[Instruction] How many lines in the records below contain "formats"? Answer with the number alone.

Stored records
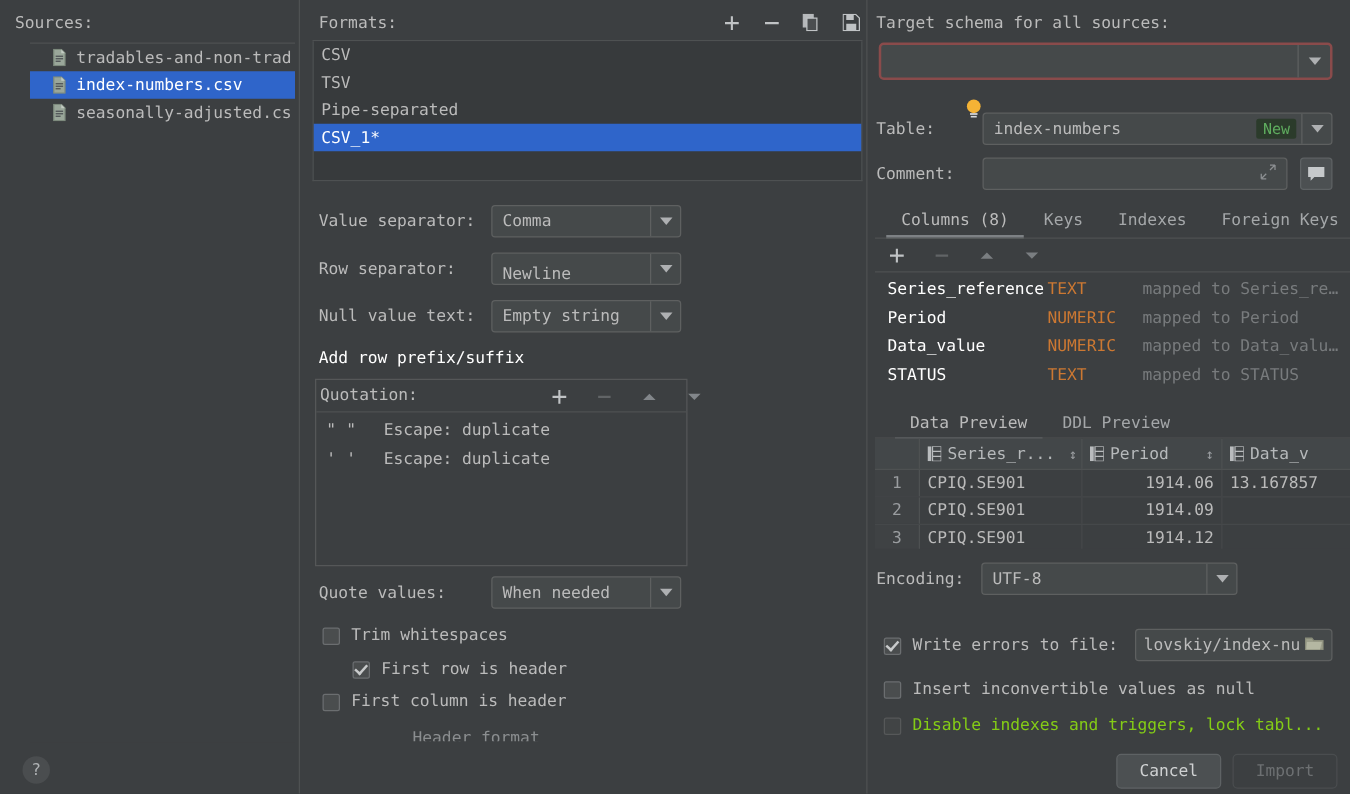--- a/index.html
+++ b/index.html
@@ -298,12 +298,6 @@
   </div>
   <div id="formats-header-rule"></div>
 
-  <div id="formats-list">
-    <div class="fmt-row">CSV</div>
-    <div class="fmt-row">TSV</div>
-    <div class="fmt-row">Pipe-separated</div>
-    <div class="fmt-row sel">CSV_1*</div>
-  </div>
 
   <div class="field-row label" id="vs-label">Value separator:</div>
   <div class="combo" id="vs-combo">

[Written answer] 2